This article is taken from Helena Luckhurst’s blog The Wealth Lawyer UK
Novelty is usually a quality to be applauded but not necessarily in the law. When drafting documents, the temptation is to follow the tried and tested route. I was reminded of this recently when I was asked to clarify what type of trust had been created by a will containing the phrase ‘To my trustees on trust for my spouse absolutely’. That magic word ‘trust’ had been used and there was reference to trustees. Surely a trust had been created?
Well yes, a bare trust at most. However, bare trusts are akin to nominee arrangements. Being over 18 and there being no other condition attached to the gift, the spouse could have insisted that the trustees hand over the trust assets immediately. So although the word ‘trust’ was used, the arrangement would not be regarded as a trust by the average person with some knowledge of trusts (if you can find one).

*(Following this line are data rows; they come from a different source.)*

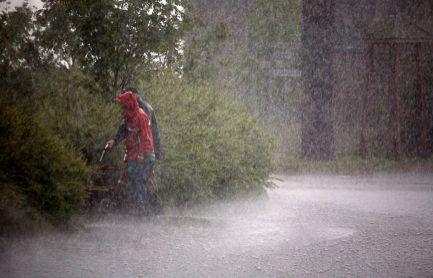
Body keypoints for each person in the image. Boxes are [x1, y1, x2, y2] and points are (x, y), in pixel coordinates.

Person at [107, 91, 155, 213]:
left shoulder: (141, 116)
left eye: (123, 106)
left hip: (146, 155)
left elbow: (145, 137)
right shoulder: (127, 117)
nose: (121, 109)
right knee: (132, 177)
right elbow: (121, 132)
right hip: (134, 155)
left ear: (129, 104)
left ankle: (143, 209)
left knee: (138, 179)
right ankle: (138, 207)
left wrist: (141, 154)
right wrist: (113, 141)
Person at [107, 87, 163, 160]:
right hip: (136, 152)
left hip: (144, 154)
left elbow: (147, 133)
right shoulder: (130, 110)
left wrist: (151, 152)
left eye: (127, 95)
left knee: (138, 170)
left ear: (133, 95)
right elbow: (125, 127)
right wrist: (115, 140)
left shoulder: (143, 110)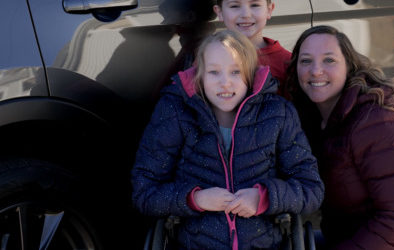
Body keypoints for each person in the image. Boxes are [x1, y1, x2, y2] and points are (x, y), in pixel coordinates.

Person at [131, 29, 324, 250]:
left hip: (264, 244)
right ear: (199, 76)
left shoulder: (278, 114)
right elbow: (145, 190)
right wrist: (195, 199)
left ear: (250, 75)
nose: (225, 83)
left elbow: (311, 188)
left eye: (235, 72)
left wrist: (264, 198)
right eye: (214, 72)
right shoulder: (175, 112)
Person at [286, 25, 394, 249]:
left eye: (329, 60)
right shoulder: (309, 118)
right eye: (305, 61)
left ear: (349, 67)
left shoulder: (376, 120)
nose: (315, 70)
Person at [214, 0, 292, 98]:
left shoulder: (287, 63)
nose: (246, 14)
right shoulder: (208, 58)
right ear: (220, 12)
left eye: (255, 5)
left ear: (269, 10)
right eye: (234, 6)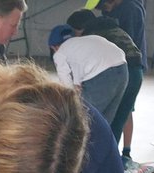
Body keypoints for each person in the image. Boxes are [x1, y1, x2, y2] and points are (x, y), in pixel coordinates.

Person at [66, 8, 142, 148]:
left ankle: (93, 161)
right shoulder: (110, 26)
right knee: (119, 119)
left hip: (116, 73)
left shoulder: (90, 36)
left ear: (80, 28)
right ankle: (118, 158)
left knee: (92, 119)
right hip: (136, 73)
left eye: (73, 32)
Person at [92, 0, 147, 161]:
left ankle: (124, 153)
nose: (105, 11)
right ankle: (122, 153)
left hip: (128, 65)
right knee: (125, 110)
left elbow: (126, 40)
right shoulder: (120, 8)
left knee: (123, 111)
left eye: (105, 6)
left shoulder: (130, 9)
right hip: (125, 65)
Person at [48, 24, 128, 125]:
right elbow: (80, 67)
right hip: (123, 67)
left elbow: (67, 87)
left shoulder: (60, 53)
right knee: (105, 122)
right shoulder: (84, 41)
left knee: (84, 119)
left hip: (102, 74)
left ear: (54, 46)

However, if this absolute gift to spouse had been made subject to a power of appointment exercisable by the trustees, then that creates a substantive trust – most likely a life interest trust.
The recent case of Wagstaff and another v HMRC  UKFTT 043 (TC) is a reminder that a trust can be found to exist even if the word ‘trust’ is not actually used. Mrs Wagstaff sold her flat to her son and daughter-in-law, who paid an arm’s length price for it, subject to an agreement which entitled Mrs Wagstaff to live in the flat rent free for the remainder of her life. She paid £5,000 for this right. The son and daughter-in-law then decided to sell the flat. If the arrangement had created a trust they, as the taxpayers, could claim Capital Gains Tax principal residence relief in respect of Mrs Wagstaff’s occupation. HMRC contended that no trust had been created – the taxpayers became absolutely entitled to the flat and the occupational rights granted to Mrs Wagstaff under the agreement were contractual in nature only.
The First Tier Tribunal sided with the taxpayers. They looked carefully at the purpose behind the agreement, what the taxpayers, as owners, could or couldn’t do with the flat as a result of the agreement, and how the taxpayers dealt with the flat when Mrs Wagstaff was no longer able to occupy it due to a fall. They noted that the agreement was designed to create binding legal obligations on the parties and that Mrs Wagstaff would have not parted with the ownership of the flat unless her right to occupy was secure. The only way to secure this was if the intended legal relationship was that of a trust.
The First Tier Tribunal noted that ‘it is not necessary to be able to point to some specific trust language. What should be clear from all the circumstances is an intention to create “trust obligations” and this will generally be easier to do when the subject matter and objects of the supposed trust are clear’. In an ideal world, documents will make it clear when they are creating express trusts. It is desirable that they do as the taxpayers must have incurred additional expense in bringing the appeal and were put at risk on costs because the agreement was not clear. But as we do not live in an ideal world, we have to be prepared not to take matters at face value. Perhaps, when it comes to construing documents, there is room for novelty after all.